Record set below:

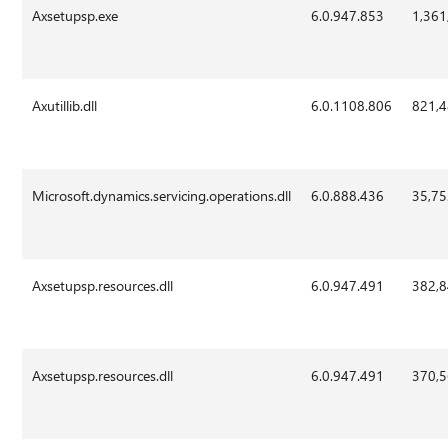
Axsetupsp.exe
6.0.947.853
1,361
Axutillib.dll
6.0.1108.806
821,
Microsoft.dynamics.servicing.operations.dll
6.0.888.436
35,7
Axsetupsp.resources.dll
6.0.947.491
382,
Axsetupsp.resources.dll
6.0.947.491
370,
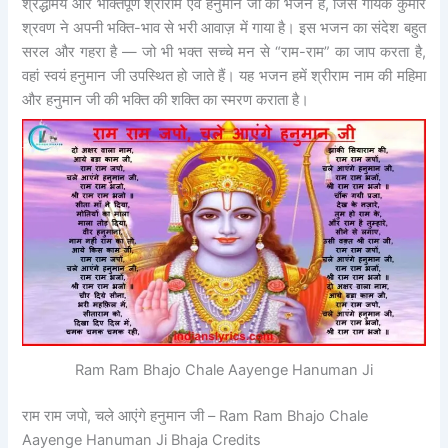
श्रद्धामय और भक्तिपूर्ण श्रीराम एवं हनुमान जी का भजन है, जिसे गायक कुमार
श्रवण ने अपनी भक्ति-भाव से भरी आवाज़ में गाया है। इस भजन का संदेश बहुत
सरल और गहरा है — जो भी भक्त सच्चे मन से “राम-राम” का जाप करता है,
वहां स्वयं हनुमान जी उपस्थित हो जाते हैं। यह भजन हमें श्रीराम नाम की महिमा
और हनुमान जी की भक्ति की शक्ति का स्मरण कराता है।
Ram Ram Bhajo Chale Aayenge Hanuman Ji
राम राम जपो, चले आएंगे हनुमान जी – Ram Ram Bhajo Chale
Aayenge Hanuman Ji Bhaja Credits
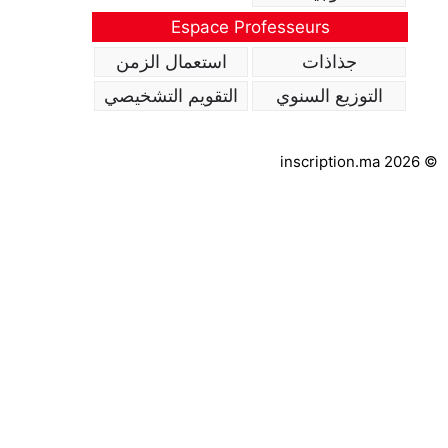
Espace Professeurs
جذاذات
استعمال الزمن
التوزيع السنوي
التقويم التشخيصي
inscription.ma 2026 ©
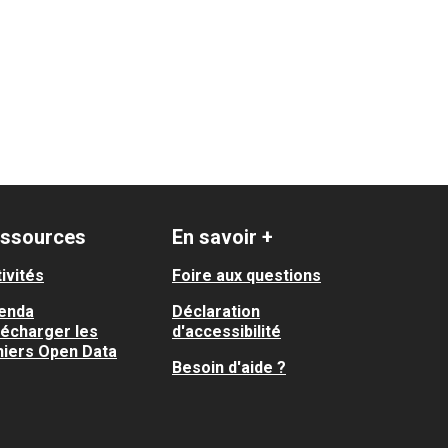
ssources
En savoir +
ivités
Foire aux questions
enda
Déclaration
lécharger les
d'accessibilité
hiers Open Data
Besoin d'aide ?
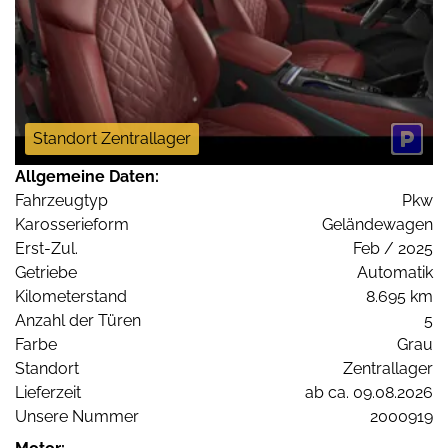
Standort Zentrallager
Allgemeine Daten:
Fahrzeugtyp
Pkw
Karosserieform
Geländewagen
Erst-Zul.
Feb / 2025
Getriebe
Automatik
Kilometerstand
8.695 km
Anzahl der Türen
5
Farbe
Grau
Standort
Zentrallager
Lieferzeit
ab ca. 09.08.2026
Unsere Nummer
2000919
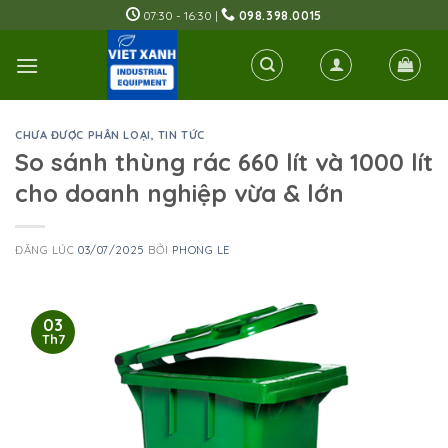
Skip
07:30 - 16:30 |
098.398.0015
to
content
CHƯA ĐƯỢC PHÂN LOẠI
,
TIN TỨC
So sánh thùng rác 660 lít và 1000 lít
cho doanh nghiệp vừa & lớn
ĐĂNG LÚC
03/07/2025
BỞI
PHONG LE
03
Th7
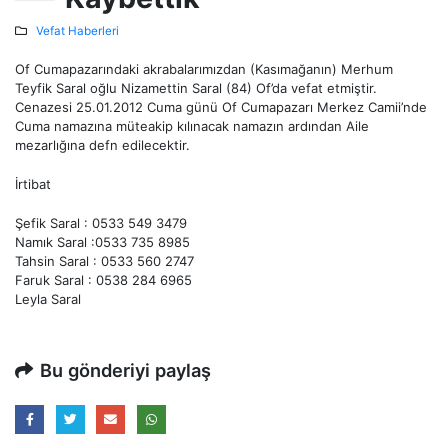
Vefat Haberleri
Of Cumapazarındaki akrabalarımızdan (Kasımağanın) Merhum
Teyfik Saral oğlu Nizamettin Saral (84) Of’da vefat etmiştir.
Cenazesi 25.01.2012 Cuma günü Of Cumapazarı Merkez Camii’nde
Cuma namazına müteakip kılınacak namazın ardından Aile
mezarlığına defn edilecektir.
İrtibat
Şefik Saral : 0533 549 3479
Namık Saral :0533 735 8985
Tahsin Saral : 0533 560 2747
Faruk Saral : 0538 284 6965
Leyla Saral
Bu gönderiyi paylaş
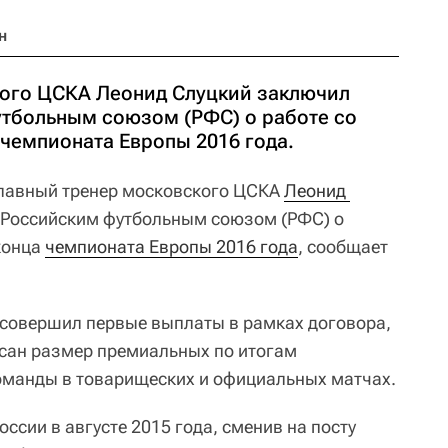
н
кого ЦСКА Леонид Слуцкий заключил
утбольным союзом (РФС) о работе со
 чемпионата Европы 2016 года.
лавный тренер московского ЦСКА
Леонид 
 Российским футбольным союзом (РФС) о
конца
чемпионата Европы 2016 года
, сообщает
 совершил первые выплаты в рамках договора,
писан размер премиальных по итогам
оманды в товарищеских и официальных матчах.
ссии в августе 2015 года, сменив на посту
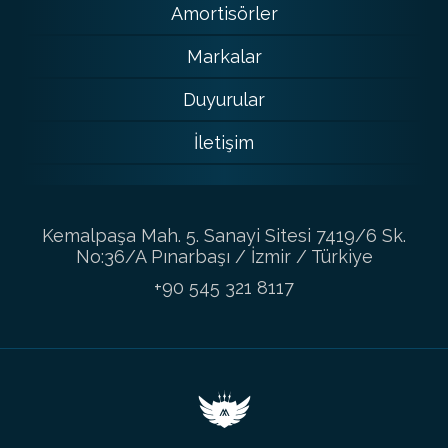
Amortisörler
Markalar
Duyurular
İletişim
Kemalpaşa Mah. 5. Sanayi Sitesi 7419/6 Sk.
No:36/A Pınarbaşı / İzmir / Türkiye
+90 545 321 8117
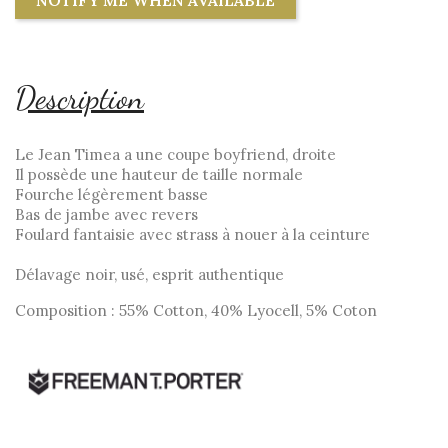
Description
Le Jean Timea a une coupe boyfriend, droite
Il possède une hauteur de taille normale
Fourche légèrement basse
Bas de jambe avec revers
Foulard fantaisie avec strass à nouer à la ceinture
Délavage noir, usé, esprit authentique
Composition : 55% Cotton, 40% Lyocell, 5% Coton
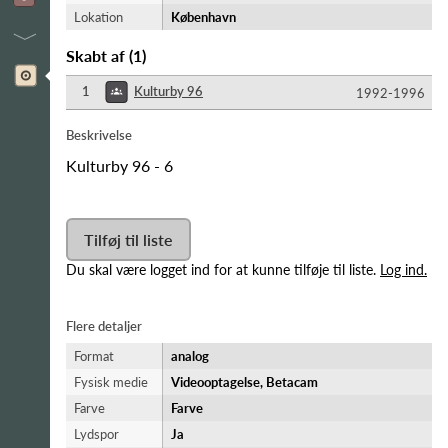
Lokation
København
Skabt af
(
1
)
1
Kulturby 96
1992-​1996
Beskrivelse
Kulturby 96 - 6
Tilføj til liste
Du skal være logget ind for at kunne tilføje til liste.
Log ind.
Flere detaljer
Format
analog
Fysisk medie
Videooptagelse, Betacam
Farve
Farve
Lydspor
Ja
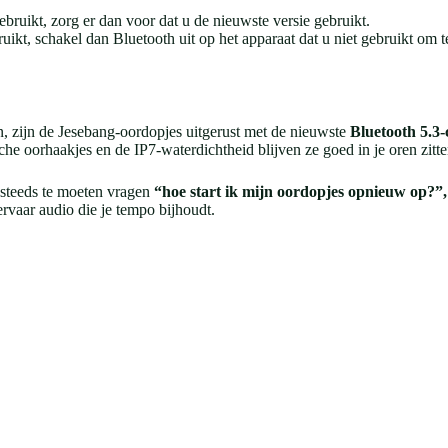
bruikt, zorg er dan voor dat u de nieuwste versie gebruikt.
uikt, schakel dan Bluetooth uit op het apparaat dat u niet gebruikt om
en, zijn de Jesebang-oordopjes uitgerust met de nieuwste
Bluetooth 5.3-
 oorhaakjes en de IP7-waterdichtheid blijven ze goed in je oren zitten 
 steeds te moeten vragen
“hoe start ik mijn oordopjes opnieuw op?”,
rvaar audio die je tempo bijhoudt.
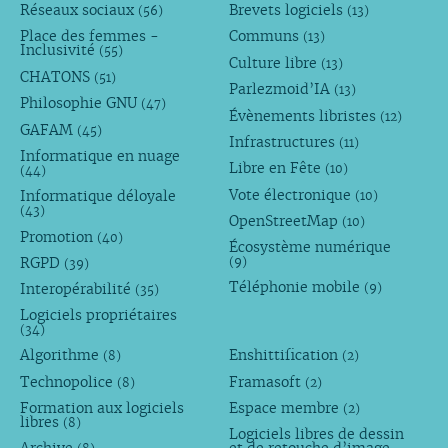
Réseaux sociaux
Brevets logiciels
(56)
(13)
Place des femmes -
Communs
(13)
Inclusivité
(55)
Culture libre
(13)
CHATONS
(51)
Parlezmoid’IA
(13)
Philosophie GNU
(47)
Évènements libristes
(12)
GAFAM
(45)
Infrastructures
(11)
Informatique en nuage
Libre en Fête
(10)
(44)
Vote électronique
Informatique déloyale
(10)
(43)
OpenStreetMap
(10)
Promotion
(40)
Écosystème numérique
RGPD
(9)
(39)
Téléphonie mobile
Interopérabilité
(9)
(35)
Logiciels propriétaires
(34)
Algorithme
Enshittification
(8)
(2)
Technopolice
Framasoft
(8)
(2)
Formation aux logiciels
Espace membre
(2)
libres
(8)
Logiciels libres de dessin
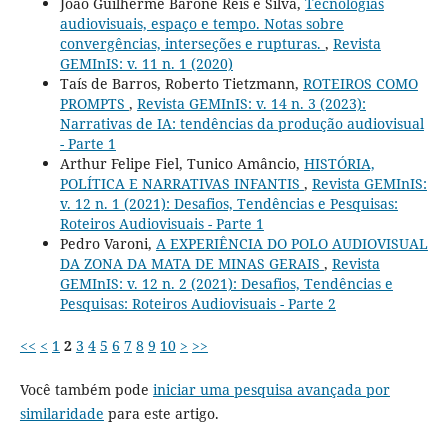
João Guilherme Barone Reis e Silva,
Tecnologias
audiovisuais, espaço e tempo. Notas sobre
convergências, interseções e rupturas.
,
Revista
GEMInIS: v. 11 n. 1 (2020)
Taís de Barros, Roberto Tietzmann,
ROTEIROS COMO
PROMPTS
,
Revista GEMInIS: v. 14 n. 3 (2023):
Narrativas de IA: tendências da produção audiovisual
- Parte 1
Arthur Felipe Fiel, Tunico Amâncio,
HISTÓRIA,
POLÍTICA E NARRATIVAS INFANTIS
,
Revista GEMInIS:
v. 12 n. 1 (2021): Desafios, Tendências e Pesquisas:
Roteiros Audiovisuais - Parte 1
Pedro Varoni,
A EXPERIÊNCIA DO POLO AUDIOVISUAL
DA ZONA DA MATA DE MINAS GERAIS
,
Revista
GEMInIS: v. 12 n. 2 (2021): Desafios, Tendências e
Pesquisas: Roteiros Audiovisuais - Parte 2
<<
<
1
2
3
4
5
6
7
8
9
10
>
>>
Você também pode
iniciar uma pesquisa avançada por
similaridade
para este artigo.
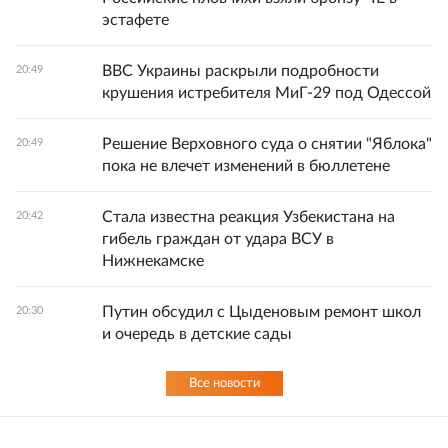
эстафете
ВВС Украины раскрыли подробности
20:49
крушения истребителя МиГ-29 под Одессой
Решение Верховного суда о снятии "Яблока"
20:49
пока не влечет изменений в бюллетене
Стала известна реакция Узбекистана на
20:42
гибель граждан от удара ВСУ в
Нижнекамске
Путин обсудил с Цыденовым ремонт школ
20:30
и очередь в детские сады
Все новости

End of Record set.

Exercise details: Please put every line above into a JSON list of strings, one string per line, with blank lines left out and the picture markers dropped.

Answer to this task:
[
  "Axsetupsp.exe",
  "6.0.947.853",
  "1,361",
  "Axutillib.dll",
  "6.0.1108.806",
  "821,",
  "Microsoft.dynamics.servicing.operations.dll",
  "6.0.888.436",
  "35,7",
  "Axsetupsp.resources.dll",
  "6.0.947.491",
  "382,",
  "Axsetupsp.resources.dll",
  "6.0.947.491",
  "370,",
  "श्रद्धामय और भक्तिपूर्ण श्रीराम एवं हनुमान जी का भजन है, जिसे गायक कुमार",
  "श्रवण ने अपनी भक्ति-भाव से भरी आवाज़ में गाया है। इस भजन का संदेश बहुत",
  "सरल और गहरा है — जो भी भक्त सच्चे मन से “राम-राम” का जाप करता है,",
  "वहां स्वयं हनुमान जी उपस्थित हो जाते हैं। यह भजन हमें श्रीराम नाम की महिमा",
  "और हनुमान जी की भक्ति की शक्ति का स्मरण कराता है।",
  "Ram Ram Bhajo Chale Aayenge Hanuman Ji",
  "राम राम जपो, चले आएंगे हनुमान जी – Ram Ram Bhajo Chale",
  "Aayenge Hanuman Ji Bhaja Credits",
  "Espace Professeurs",
  "جذاذات",
  "استعمال الزمن",
  "التوزيع السنوي",
  "التقويم التشخيصي",
  "inscription.ma 2026 ©",
  "ssources",
  "En savoir +",
  "ivités",
  "Foire aux questions",
  "enda",
  "Déclaration",
  "lécharger les",
  "d'accessibilité",
  "hiers Open Data",
  "Besoin d'aide ?",
  "Standort Zentrallager",
  "Allgemeine Daten:",
  "Fahrzeugtyp",
  "Pkw",
  "Karosserieform",
  "Geländewagen",
  "Erst-Zul.",
  "Feb / 2025",
  "Getriebe",
  "Automatik",
  "Kilometerstand",
  "8.695 km",
  "Anzahl der Türen",
  "5",
  "Farbe",
  "Grau",
  "Standort",
  "Zentrallager",
  "Lieferzeit",
  "ab ca. 09.08.2026",
  "Unsere Nummer",
  "2000919",
  "Skip",
  "07:30 - 16:30 |",
  "098.398.0015",
  "to",
  "content",
  "CHƯA ĐƯỢC PHÂN LOẠI",
  ",",
  "TIN TỨC",
  "So sánh thùng rác 660 lít và 1000 lít",
  "cho doanh nghiệp vừa & lớn",
  "ĐĂNG LÚC",
  "03/07/2025",
  "BỞI",
  "PHONG LE",
  "03",
  "Th7",
  "Vefat Haberleri",
  "Of Cumapazarındaki akrabalarımızdan (Kasımağanın) Merhum",
  "Teyfik Saral oğlu Nizamettin Saral (84) Of’da vefat etmiştir.",
  "Cenazesi 25.01.2012 Cuma günü Of Cumapazarı Merkez Camii’nde",
  "Cuma namazına müteakip kılınacak namazın ardından Aile",
  "mezarlığına defn edilecektir.",
  "İrtibat",
  "Şefik Saral : 0533 549 3479",
  "Namık Saral :0533 735 8985",
  "Tahsin Saral : 0533 560 2747",
  "Faruk Saral : 0538 284 6965",
  "Leyla Saral",
  "Bu gönderiyi paylaş",
  "н",
  "кого ЦСКА Леонид Слуцкий заключил",
  "утбольным союзом (РФС) о работе со",
  " чемпионата Европы 2016 года.",
  "лавный тренер московского ЦСКА",
  "Леонид ",
  " Российским футбольным союзом (РФС) о",
  "конца",
  "чемпионата Европы 2016 года",
  ", сообщает",
  " совершил первые выплаты в рамках договора,",
  "писан размер премиальных по итогам",
  "оманды в товарищеских и официальных матчах.",
  "ссии в августе 2015 года, сменив на посту",
  "Amortisörler",
  "Markalar",
  "Duyurular",
  "İletişim",
  "Kemalpaşa Mah. 5. Sanayi Sitesi 7419/6 Sk.",
  "No:36/A Pınarbaşı / İzmir / Türkiye",
  "+90 545 321 8117",
  "Description",
  "Le Jean Timea a une coupe boyfriend, droite",
  "Il possède une hauteur de taille normale",
  "Fourche légèrement basse",
  "Bas de jambe avec revers",
  "Foulard fantaisie avec strass à nouer à la ceinture",
  "Délavage noir, usé, esprit authentique",
  "Composition : 55% Cotton, 40% Lyocell, 5% Coton",
  "Lokation",
  "København",
  "Skabt af",
  "(",
  "1",
  ")",
  "1",
  "Kulturby 96",
  "1992-​1996",
  "Beskrivelse",
  "Kulturby 96 - 6",
  "Tilføj til liste",
  "Du skal være logget ind for at kunne tilføje til liste.",
  "Log ind.",
  "Flere detaljer",
  "Format",
  "analog",
  "Fysisk medie",
  "Videooptagelse, Betacam",
  "Farve",
  "Farve",
  "Lydspor",
  "Ja",
  "bruikt, zorg er dan voor dat u de nieuwste versie gebruikt.",
  "uikt, schakel dan Bluetooth uit op het apparaat dat u niet gebruikt om",
  "en, zijn de Jesebang-oordopjes uitgerust met de nieuwste",
  "Bluetooth 5.3-",
  " oorhaakjes en de IP7-waterdichtheid blijven ze goed in je oren zitten ",
  " steeds te moeten vragen",
  "“hoe start ik mijn oordopjes opnieuw op?”,",
  "rvaar audio die je tempo bijhoudt.",
  "Réseaux sociaux",
  "Brevets logiciels",
  "(56)",
  "(13)",
  "Place des femmes -",
  "Communs",
  "(13)",
  "Inclusivité",
  "(55)",
  "Culture libre",
  "(13)",
  "CHATONS",
  "(51)",
  "Parlezmoid’IA",
  "(13)",
  "Philosophie GNU",
  "(47)",
  "Évènements libristes",
  "(12)",
  "GAFAM",
  "(45)",
  "Infrastructures",
  "(11)",
  "Informatique en nuage",
  "Libre en Fête",
  "(10)",
  "(44)",
  "Vote électronique",
  "Informatique déloyale",
  "(10)",
  "(43)",
  "OpenStreetMap",
  "(10)",
  "Promotion",
  "(40)",
  "Écosystème numérique",
  "RGPD",
  "(9)",
  "(39)",
  "Téléphonie mobile",
  "Interopérabilité",
  "(9)",
  "(35)",
  "Logiciels propriétaires",
  "(34)",
  "Algorithme",
  "Enshittification",
  "(8)",
  "(2)",
  "Technopolice",
  "Framasoft",
  "(8)",
  "(2)",
  "Formation aux logiciels",
  "Espace membre",
  "(2)",
  "libres",
  "(8)",
  "Logiciels libres de dessin",
  "João Guilherme Barone Reis e Silva,",
  "Tecnologias",
  "audiovisuais, espaço e tempo. Notas sobre",
  "convergências, interseções e rupturas.",
  ",",
  "Revista",
  "GEMInIS: v. 11 n. 1 (2020)",
  "Taís de Barros, Roberto Tietzmann,",
  "ROTEIROS COMO",
  "PROMPTS",
  ",",
  "Revista GEMInIS: v. 14 n. 3 (2023):",
  "Narrativas de IA: tendências da produção audiovisual",
  "- Parte 1",
  "Arthur Felipe Fiel, Tunico Amâncio,",
  "HISTÓRIA,",
  "POLÍTICA E NARRATIVAS INFANTIS",
  ",",
  "Revista GEMInIS:",
  "v. 12 n. 1 (2021): Desafios, Tendências e Pesquisas:",
  "Roteiros Audiovisuais - Parte 1",
  "Pedro Varoni,",
  "A EXPERIÊNCIA DO POLO AUDIOVISUAL",
  "DA ZONA DA MATA DE MINAS GERAIS",
  ",",
  "Revista",
  "GEMInIS: v. 12 n. 2 (2021): Desafios, Tendências e",
  "Pesquisas: Roteiros Audiovisuais - Parte 2",
  "<<",
  "<",
  "1",
  "2",
  "3",
  "4",
  "5",
  "6",
  "7",
  "8",
  "9",
  "10",
  ">",
  ">>",
  "Você também pode",
  "iniciar uma pesquisa avançada por",
  "similaridade",
  "para este artigo.",
  "эстафете",
  "ВВС Украины раскрыли подробности",
  "20:49",
  "крушения истребителя МиГ-29 под Одессой",
  "Решение Верховного суда о снятии \"Яблока\"",
  "20:49",
  "пока не влечет изменений в бюллетене",
  "Стала известна реакция Узбекистана на",
  "20:42",
  "гибель граждан от удара ВСУ в",
  "Нижнекамске",
  "Путин обсудил с Цыденовым ремонт школ",
  "20:30",
  "и очередь в детские сады",
  "Все новости"
]